ギルバートは驚いた顔でナタリアを見た。ナイフは確実にギルバートの心臓を狙っていた。
外しようもない動かない的をねらったナイフが、ギルバートに届く直前。
アルフォンスの白い手がナタリアの前に伸びて、ナイフを払い落した。
そして、彼女の手から落ちたナイフを受け止めると、ナタリアの体を強く抱きしめ、その小さなナイフをギルバート・イェーガーの胸に突き立てた。
驚いた顔のまま、ギルバートの体が色をなくした。
アルフォンスが刺したナイフは、ギルバートの心臓に届いたのだ。
「ナタリアに血は似合わない」
アルフォンスが静かに言った。
そのアルフォンスの手も、ハンターのナイフを握ったせいで、肉が焼ける臭いがしている。

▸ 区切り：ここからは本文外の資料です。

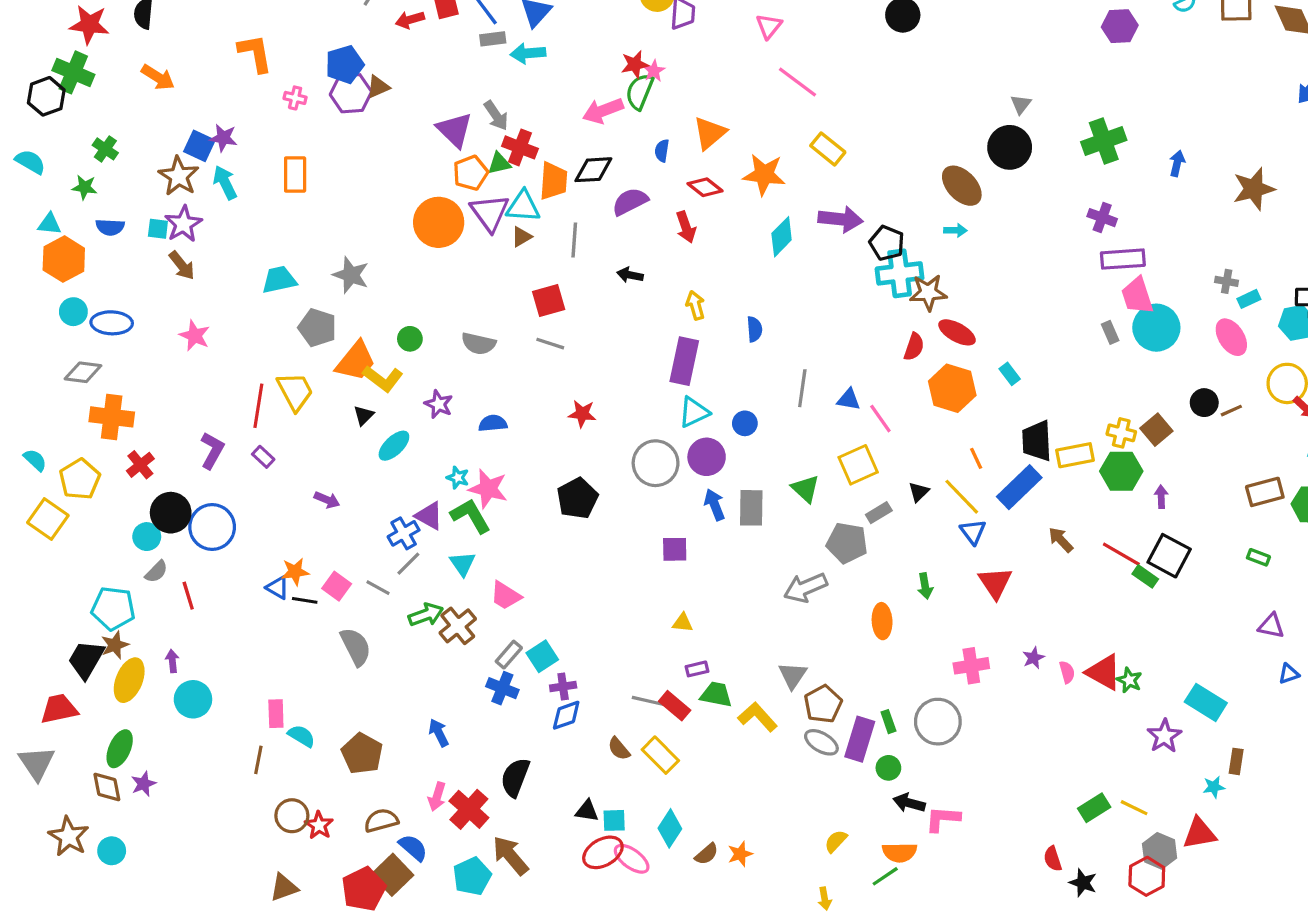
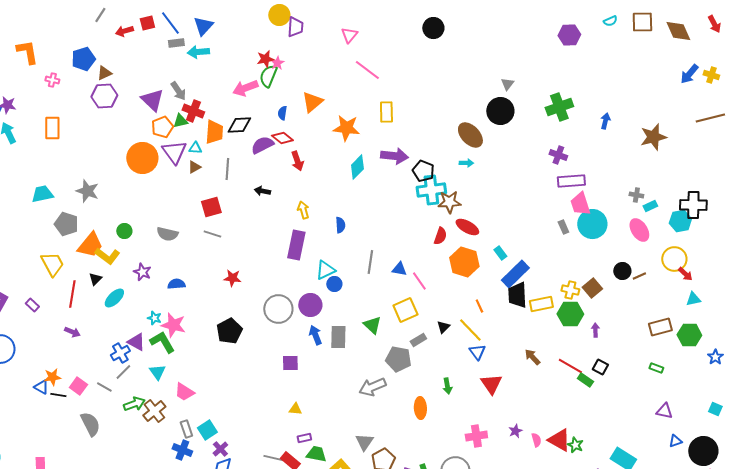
purple hexagon: (351, 93) -> (104, 96), moved
yellow rectangle: (828, 149) -> (386, 112), turned 50
red diamond: (705, 187) -> (282, 138), moved
cyan triangle: (523, 206) -> (195, 148), size x0.6
red line: (258, 406) -> (72, 294), moved
cyan triangle: (694, 412) -> (325, 270), moved
blue rectangle: (1019, 487) -> (515, 274), moved
black square: (1169, 556) -> (600, 367), size x0.6
gray rectangle: (509, 655) -> (186, 429), turned -60
purple cross: (563, 686) -> (220, 449), turned -35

ルカが人の姿に戻り、息子の最後を見届けようと消えゆくギルバートの傍らに立った。
ギルバートの体は、灰になって散っていく。
いつものように、そのすべてが地面に落ちきるのに、そう時間はかからなかった。
音も無く灰が風に散るのを、ルカはじっと見つめている。
「ルカ」
「私は、身も心もバンパイアになりました。ダンピールのままであれば、この場でアリシアの命をわがものにしてギルバートを倒す決断は出来なかったでしょう」
「ルカ⋯⋯」
ナタリアは、最後の決着の場面を思い起こした。
その決断をしなかったら、ギルバートは東屋に侵入し、ナタリアの命は奪われただろう。
アルフォンスではギルバートに勝てはしなかった。
完成されたバンパイアであるルカにも、それは危うい勝負だった。
ギルバートは多くの人の命を奪っていたのだから。
アリシアの命をギルバートが助けたかどうかは分からないし、アリシアはバンパイアの仲間に加わる気は無かった。
ルカは静かに膝まずくとその灰を手で梳いた。
「私は、アリシアと別れ、静かに退場するつもりだったんです。それなのに、あの男が現れた⋯⋯アリシアを傷つける男。私はあの男を殺して永遠のものになりました。ですが、その代わり⋯⋯私は心を失ったのです。人は人を殺さない。それを破るものこそが、バンパイアです。だから、息子を殺すことも出来た。私は、あの子を生み出した責任を取らなくてはいけなかった。見届けなくてはいけなかった。アリシアを犠牲にすることも出来た」
「ルカ⋯⋯お義母さまは、あれでよかったのよ! 本当よ、ルカ!」
ナタリアはルカの手の上に自身の手を重ねた。
「お前はギルバートにとどめを刺すことは出来なかった。それをしたのは、俺だ。俺がやらなければナタリアがやっただろう」
ルカがそれを聞いて、ナタリアに笑みを向ける。
「ええ、あなたはとても勇気ある人です」
ちらりと、アルフォンスがナタリアを見た。その目は(お転婆の間違いだろ?)と言っていた。
周囲は夜の帳が降り始めている。
だがまだ明るく、東屋を取り囲んでいた人々が、どこか呆然としたような顔で、きょろきょろとあたりを見回したり、あまりの疲労に、その場にへたり込んだりしていた。
彼らはギルバートの魅了から解かれたのだ。
東屋には、アリシアの遺骸が静かに横たわっている。
「急いで後片付けをする必要がありますね」
「ああそうだな」
男たちが説明もなく頷き合うのを、ナタリアはただ茫然と見ているしかない。
ナタリアの足も安堵と恐怖と疲労で震え、立ちあがることが出来なかったからだ。
ルカがアリシアの手首を拾って、本人の元あった位置に置いた。彼女の死に顔は満足げだった。幸福そうだったし、そう思いたかった。
ナタリアは、アリシアとギルバート、そしてベスの死をどうやって言い訳しようかと思ったが、今は何も考えたくない。
「ナタリア、休んでいろ。起きたら全て終わっている」
アルフォンスが、ナタリアの唇をそっと奪った。
「ええ、動きたくても動けないわ」
ナタリアは柱にもたれて目を閉じ、しばらくしてアルフォンスに名を呼ばれたような気がしたが、疲労が波のように打ち寄せて、目を開けることが出来なかった。